Se ha publicado Del amor y la alegría y otros poemas (Hipocampo Editores, Lima,
2015), libro que reúne la producción poética del insigne escritor jaujino
Edgardo Rivera Martínez. El libro recoge dos textos anteriores, “Casa de Jauja”
y “Elementos”, vistos a la luz en forma autónoma en 1980 y 2009,
respectivamente, más uno inédito, que da título al volumen, de los años
recientes de la producción del creador.
Precisamente, el libro se ha estructurado
teniendo en cuenta ese orden. Un intenso lirismo, teñido de hondas nostalgias,
recorre la primera parte –“Casa de Jauja”– donde Rivera Martínez, narrador
consumado –en cuyos cuentos y novelas se
puede sentir, sin embargo, esa soterrada vena poética que aletea entre las
escenas de sus historias, insuflando de una atmósfera de misteriosa poesía su
prosa bien cincelada –se revela como un
fino versificador y delicado demiurgo de imágenes y figuras literarias.
La
casa abandonada de Jauja es el personaje central de esta primera parte: “No te
habitan hoy / la luz y la alegría”, dice el poeta, mientras clama “exhausto y
salmodiando / nombres y nombres, / como Job en el desierto…”. El recuerdo de
los seres que transitaron por sus entrañas, acentúa la desolación y el
abandono. La casa se erige en una especie de paraíso perdido, donde el poeta va
“… deambulando, / caviloso, / como Adán entre las sombras…”; ya no sabe si es
real, o tal vez se ha impregnado de la materia evanescente de los ausentes, de
los muertos. Cree ver a los seres que alguna vez lo habitaron, refundido en la
soledad de sus aposentos donde el señor es el silencio.

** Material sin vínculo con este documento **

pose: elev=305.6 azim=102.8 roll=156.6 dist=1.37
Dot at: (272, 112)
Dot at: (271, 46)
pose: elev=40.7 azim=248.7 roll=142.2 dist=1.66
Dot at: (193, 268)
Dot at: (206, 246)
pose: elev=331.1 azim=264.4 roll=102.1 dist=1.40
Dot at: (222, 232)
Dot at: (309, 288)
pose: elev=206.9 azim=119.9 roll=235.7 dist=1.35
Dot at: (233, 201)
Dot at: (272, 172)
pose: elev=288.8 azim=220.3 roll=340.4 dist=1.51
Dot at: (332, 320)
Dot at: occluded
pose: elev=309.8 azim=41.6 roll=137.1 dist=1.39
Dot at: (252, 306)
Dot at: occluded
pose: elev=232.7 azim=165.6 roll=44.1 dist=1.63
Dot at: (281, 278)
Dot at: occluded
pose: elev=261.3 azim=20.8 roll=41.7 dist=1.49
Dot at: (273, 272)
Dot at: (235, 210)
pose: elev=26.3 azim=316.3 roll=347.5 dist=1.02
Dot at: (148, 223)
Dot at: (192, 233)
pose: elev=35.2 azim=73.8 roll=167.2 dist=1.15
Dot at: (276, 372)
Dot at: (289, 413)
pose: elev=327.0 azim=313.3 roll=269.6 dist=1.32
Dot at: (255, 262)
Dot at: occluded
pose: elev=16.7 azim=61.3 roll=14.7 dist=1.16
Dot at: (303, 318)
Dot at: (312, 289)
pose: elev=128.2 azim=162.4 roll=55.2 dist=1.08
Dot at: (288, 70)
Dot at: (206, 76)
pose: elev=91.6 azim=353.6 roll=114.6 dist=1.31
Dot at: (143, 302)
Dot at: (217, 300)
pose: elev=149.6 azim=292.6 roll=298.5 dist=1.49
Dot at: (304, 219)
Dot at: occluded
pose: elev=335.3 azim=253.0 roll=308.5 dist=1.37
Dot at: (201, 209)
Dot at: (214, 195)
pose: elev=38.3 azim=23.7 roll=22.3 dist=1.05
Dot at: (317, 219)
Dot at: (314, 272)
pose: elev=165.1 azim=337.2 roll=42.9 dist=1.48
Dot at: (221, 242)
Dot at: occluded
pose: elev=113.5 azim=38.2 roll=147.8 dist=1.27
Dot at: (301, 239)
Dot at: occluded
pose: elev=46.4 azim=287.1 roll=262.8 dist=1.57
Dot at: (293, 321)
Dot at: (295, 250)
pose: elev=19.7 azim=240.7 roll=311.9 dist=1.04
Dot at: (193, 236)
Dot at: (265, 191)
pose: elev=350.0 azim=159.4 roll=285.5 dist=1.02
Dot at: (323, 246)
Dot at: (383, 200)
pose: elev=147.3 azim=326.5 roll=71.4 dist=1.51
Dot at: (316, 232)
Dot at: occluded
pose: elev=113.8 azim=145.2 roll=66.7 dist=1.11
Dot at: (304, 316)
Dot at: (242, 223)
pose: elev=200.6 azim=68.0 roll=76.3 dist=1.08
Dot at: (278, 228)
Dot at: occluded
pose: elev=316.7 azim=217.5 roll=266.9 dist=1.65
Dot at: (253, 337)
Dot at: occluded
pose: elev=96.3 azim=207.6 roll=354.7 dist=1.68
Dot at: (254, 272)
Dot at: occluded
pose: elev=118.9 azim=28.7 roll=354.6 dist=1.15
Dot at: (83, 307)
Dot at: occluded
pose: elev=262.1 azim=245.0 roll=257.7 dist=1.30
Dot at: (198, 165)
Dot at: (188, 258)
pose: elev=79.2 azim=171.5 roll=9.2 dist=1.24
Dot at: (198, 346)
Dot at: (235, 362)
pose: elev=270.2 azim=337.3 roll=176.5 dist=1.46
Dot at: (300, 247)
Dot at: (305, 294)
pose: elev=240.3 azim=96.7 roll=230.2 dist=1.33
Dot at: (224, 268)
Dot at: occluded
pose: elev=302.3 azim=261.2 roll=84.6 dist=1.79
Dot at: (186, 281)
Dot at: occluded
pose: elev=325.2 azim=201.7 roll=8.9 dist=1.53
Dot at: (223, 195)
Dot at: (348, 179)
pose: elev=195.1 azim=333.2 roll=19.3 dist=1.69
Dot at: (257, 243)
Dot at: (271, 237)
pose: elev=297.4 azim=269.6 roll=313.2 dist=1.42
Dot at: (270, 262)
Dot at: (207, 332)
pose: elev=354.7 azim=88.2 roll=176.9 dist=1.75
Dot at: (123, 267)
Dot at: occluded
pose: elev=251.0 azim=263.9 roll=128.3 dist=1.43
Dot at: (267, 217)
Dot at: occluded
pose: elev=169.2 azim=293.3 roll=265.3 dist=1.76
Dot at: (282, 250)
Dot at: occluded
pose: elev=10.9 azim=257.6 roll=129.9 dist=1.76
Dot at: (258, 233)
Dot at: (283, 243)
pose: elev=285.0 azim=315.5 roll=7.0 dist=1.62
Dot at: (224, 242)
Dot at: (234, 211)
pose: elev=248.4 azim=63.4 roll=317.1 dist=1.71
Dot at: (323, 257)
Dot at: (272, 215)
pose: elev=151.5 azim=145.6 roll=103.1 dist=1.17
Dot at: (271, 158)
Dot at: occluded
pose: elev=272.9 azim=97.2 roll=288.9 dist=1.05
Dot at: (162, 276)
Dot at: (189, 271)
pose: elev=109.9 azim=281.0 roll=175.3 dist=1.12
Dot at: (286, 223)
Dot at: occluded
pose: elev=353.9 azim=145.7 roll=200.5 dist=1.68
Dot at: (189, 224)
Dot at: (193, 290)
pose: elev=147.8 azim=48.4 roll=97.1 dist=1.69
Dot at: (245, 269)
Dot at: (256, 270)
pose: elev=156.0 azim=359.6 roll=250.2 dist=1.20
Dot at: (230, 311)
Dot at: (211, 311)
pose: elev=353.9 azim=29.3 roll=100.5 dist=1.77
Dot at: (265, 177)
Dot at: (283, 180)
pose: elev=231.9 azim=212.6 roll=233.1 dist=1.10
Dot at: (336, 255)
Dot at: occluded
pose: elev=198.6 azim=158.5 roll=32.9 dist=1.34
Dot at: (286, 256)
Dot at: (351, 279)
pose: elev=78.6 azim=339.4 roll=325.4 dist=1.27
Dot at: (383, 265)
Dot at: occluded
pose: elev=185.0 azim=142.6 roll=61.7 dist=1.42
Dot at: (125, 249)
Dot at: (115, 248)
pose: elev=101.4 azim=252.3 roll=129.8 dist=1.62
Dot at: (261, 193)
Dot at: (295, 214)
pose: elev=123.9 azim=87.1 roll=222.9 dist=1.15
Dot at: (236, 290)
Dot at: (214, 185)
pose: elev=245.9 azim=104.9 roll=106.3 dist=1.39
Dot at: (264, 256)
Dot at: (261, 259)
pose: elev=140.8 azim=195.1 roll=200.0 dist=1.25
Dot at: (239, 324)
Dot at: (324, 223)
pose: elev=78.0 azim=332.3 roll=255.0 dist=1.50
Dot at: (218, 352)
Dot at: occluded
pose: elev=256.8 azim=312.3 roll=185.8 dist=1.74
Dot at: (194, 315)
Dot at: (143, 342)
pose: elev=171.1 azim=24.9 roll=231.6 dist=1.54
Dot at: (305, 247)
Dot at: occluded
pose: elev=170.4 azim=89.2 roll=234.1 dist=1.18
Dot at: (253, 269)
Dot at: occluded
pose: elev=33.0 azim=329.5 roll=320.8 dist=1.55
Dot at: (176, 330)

La extrañeza de la segunda parte, titulada
“Elementos”, nace de su consagración a mundos y rincones interestelares, donde
también se cifran las claves de la condición humana. Cuerpos celestes,
estrellas, meteoros, metales, sierpes, están dotados de ese anhelo tan caro a
los hombres: la idea de la eternidad, ese espejo donde quisiéramos mirarnos
para vencer a la muerte, pero que no son sino metáforas de los sueños
trascendentes de simples mortales que somos. Símbolos de lo inerte y de lo
permanente, de aquello que es sin remilgos. Seres míticos que presiden nuestra
ronda efímera alrededor de ese abismo ineludible que es la muerte.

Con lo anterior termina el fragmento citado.